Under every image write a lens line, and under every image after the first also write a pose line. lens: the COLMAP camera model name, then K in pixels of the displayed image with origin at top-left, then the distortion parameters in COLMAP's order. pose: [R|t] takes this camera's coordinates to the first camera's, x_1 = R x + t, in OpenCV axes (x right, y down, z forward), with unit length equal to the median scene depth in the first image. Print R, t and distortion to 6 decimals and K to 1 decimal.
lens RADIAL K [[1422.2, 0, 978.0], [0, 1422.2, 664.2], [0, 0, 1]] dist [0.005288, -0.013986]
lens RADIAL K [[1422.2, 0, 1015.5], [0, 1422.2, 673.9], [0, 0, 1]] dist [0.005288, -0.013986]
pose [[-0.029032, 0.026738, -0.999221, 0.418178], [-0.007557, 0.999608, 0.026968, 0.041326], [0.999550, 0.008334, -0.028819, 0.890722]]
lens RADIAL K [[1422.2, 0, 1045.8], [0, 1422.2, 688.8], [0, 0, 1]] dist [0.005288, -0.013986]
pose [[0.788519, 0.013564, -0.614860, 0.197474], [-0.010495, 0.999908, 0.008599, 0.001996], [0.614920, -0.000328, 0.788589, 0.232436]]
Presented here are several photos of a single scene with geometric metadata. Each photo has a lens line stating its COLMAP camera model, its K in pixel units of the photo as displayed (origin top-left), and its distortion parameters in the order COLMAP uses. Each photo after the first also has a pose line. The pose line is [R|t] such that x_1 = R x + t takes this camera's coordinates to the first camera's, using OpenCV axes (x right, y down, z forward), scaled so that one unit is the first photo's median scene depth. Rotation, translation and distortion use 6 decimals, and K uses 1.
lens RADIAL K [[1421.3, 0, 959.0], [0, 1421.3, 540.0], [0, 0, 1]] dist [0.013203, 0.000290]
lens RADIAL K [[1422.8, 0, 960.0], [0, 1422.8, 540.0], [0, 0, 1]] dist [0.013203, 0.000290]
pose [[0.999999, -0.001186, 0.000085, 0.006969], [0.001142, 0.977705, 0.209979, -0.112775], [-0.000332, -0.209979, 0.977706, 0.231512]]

_BRIEF_
Retype the entries. Every line must match exactly.

_ANSWER_
Under every image write a lens line, and under every image after the first also write a pose line. lens: the COLMAP camera model name, then K in pixels of the displayed image with origin at top-left, then the distortion parameters in COLMAP's order. pose: [R|t] takes this camera's coordinates to the first camera's, x_1 = R x + t, in OpenCV axes (x right, y down, z forward), with unit length equal to the median scene depth in the first image. Print R, t and distortion to 6 decimals and K to 1 decimal.
lens RADIAL K [[1422.2, 0, 978.0], [0, 1422.2, 664.2], [0, 0, 1]] dist [0.005288, -0.013986]
lens RADIAL K [[1422.2, 0, 1015.5], [0, 1422.2, 673.9], [0, 0, 1]] dist [0.005288, -0.013986]
pose [[-0.029032, 0.026738, -0.999221, 0.418178], [-0.007557, 0.999608, 0.026968, 0.041326], [0.999550, 0.008334, -0.028819, 0.890722]]
lens RADIAL K [[1422.2, 0, 1045.8], [0, 1422.2, 688.8], [0, 0, 1]] dist [0.005288, -0.013986]
pose [[0.788519, 0.013564, -0.614860, 0.197474], [-0.010495, 0.999908, 0.008599, 0.001996], [0.614920, -0.000328, 0.788589, 0.232436]]
Presented here are several photos of a single scene with geometric metadata. Each photo has a lens line stating its COLMAP camera model, its K in pixel units of the photo as displayed (origin top-left), and its distortion parameters in the order COLMAP uses. Each photo after the first also has a pose line. The pose line is [R|t] such that x_1 = R x + t takes this camera's coordinates to the first camera's, using OpenCV axes (x right, y down, z forward), scaled so that one unit is the first photo's median scene depth. Rotation, translation and distortion use 6 decimals, and K uses 1.
lens RADIAL K [[1421.3, 0, 959.0], [0, 1421.3, 540.0], [0, 0, 1]] dist [0.013203, 0.000290]
lens RADIAL K [[1422.8, 0, 960.0], [0, 1422.8, 540.0], [0, 0, 1]] dist [0.013203, 0.000290]
pose [[0.999999, -0.001186, 0.000085, 0.006969], [0.001142, 0.977705, 0.209979, -0.112775], [-0.000332, -0.209979, 0.977706, 0.231512]]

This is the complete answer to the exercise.